- Born: June 15, 1923 Massey, Ontario, Canada
- Died: August 29, 2009 (aged 86) Sudbury, Ontario, Canada
- Height: 5 ft 9 in (175 cm)
- Weight: 158 lb (72 kg; 11 st 4 lb)
- Position: Left wing
- Shot: Left
- Played for: Chicago Black Hawks Detroit Red Wings Boston Bruins
- Playing career: 1941–1960

= Pete Horeck =

Canadian ice hockey player

Peter "Pistol Pete" Horeck (June 15, 1923 — August 29, 2009) was a Canadian professional ice hockey player who played in the National Hockey League for the Chicago Black Hawks, Detroit Red Wings, and Boston Bruins between 1944 and 1952.

==Early life==
Horeck was born and raised in Massey, Ontario, a small town located about 100 km southwest of Sudbury, Ontario. He was one of eight boys in his family. He took up the sport of hockey in the town.

==Career==
===Pre NHL===
Horeck left his hometown to play for the Parry Sound Pilots along with Doug Orr, the father of Bobby Orr. After his tenure in Parry Sound, He played one year in the Eastern Hockey League and four years in the American Hockey League.

• **SUPPLIED DATA**
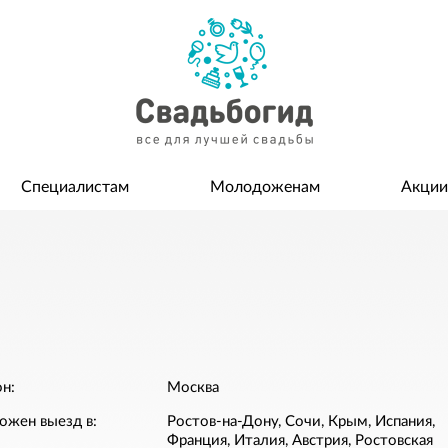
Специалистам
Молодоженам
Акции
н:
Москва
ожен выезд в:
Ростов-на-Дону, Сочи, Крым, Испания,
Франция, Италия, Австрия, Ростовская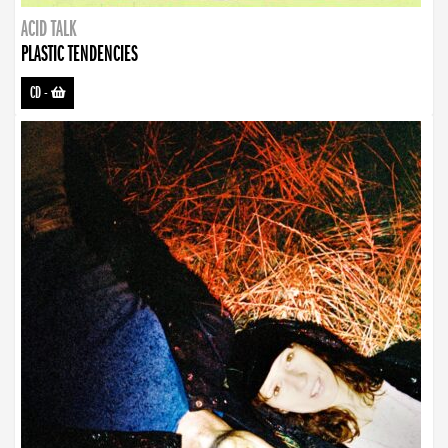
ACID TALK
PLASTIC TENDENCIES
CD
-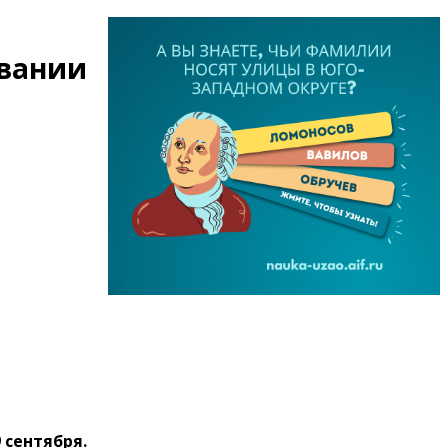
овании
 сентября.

...

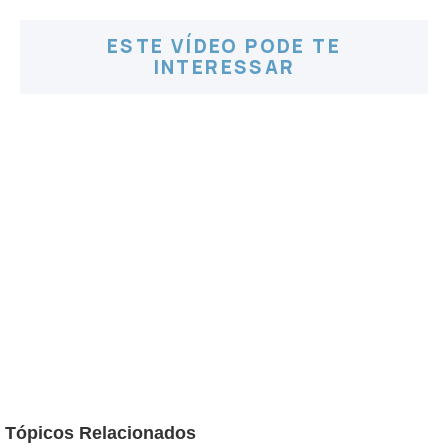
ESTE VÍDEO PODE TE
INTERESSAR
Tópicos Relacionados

...

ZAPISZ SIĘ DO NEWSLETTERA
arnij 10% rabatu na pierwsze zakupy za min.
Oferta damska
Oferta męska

• **WORK INSTRUCTION 1**
In the Pete Horeck article, how many boys were in Horeck's family?
• **WORK INSTRUCTION 2**
Print the Pete Horeck article from "- Born: June" up to and including "11 st 4 lb)".
• **WORK INSTRUCTION 3**
Continue the Pete Horeck article from the point where it ends.
The lines are not needed for anything here.

• **RESPONSE BOX 1**
He was one of eight boys.

• **RESPONSE BOX 2**
- Born: June 15, 1923 Massey, Ontario, Canada
- Died: August 29, 2009 (aged 86) Sudbury, Ontario, Canada
- Height: 5 ft 9 in (175 cm)
- Weight: 158 lb (72 kg; 11 st 4 lb)

• **RESPONSE BOX 3**
===NHL===
Horeck started his National Hockey League career with the Chicago Black Hawks in 1944. In his second season, he recorded a career high 20 goals and 21 assists for 41 points in all 50 games to make him one of the league's top scorers that year.

Horeck was traded midway through the 1946–47 season to the Detroit Red Wings, where he would spend another three years. He recorded 3 goals and 7 assists for 10 points in 10 games during the 1947–48 playoffs where Detroit would lose to the Toronto Maple Leafs in the final.

Horeck joined the Boston Bruins before the 1950–51 season. With his production starting to decline, He left the NHL after the 1951–52 season.

===Post NHL===
Horeck moved back up north to the Northern Ontario Hockey Association where he would play for five years for the Sudbury Wolves and the Soo Indians. He would then spend the rest of his career in various minor leagues until he retired from hockey in 1960.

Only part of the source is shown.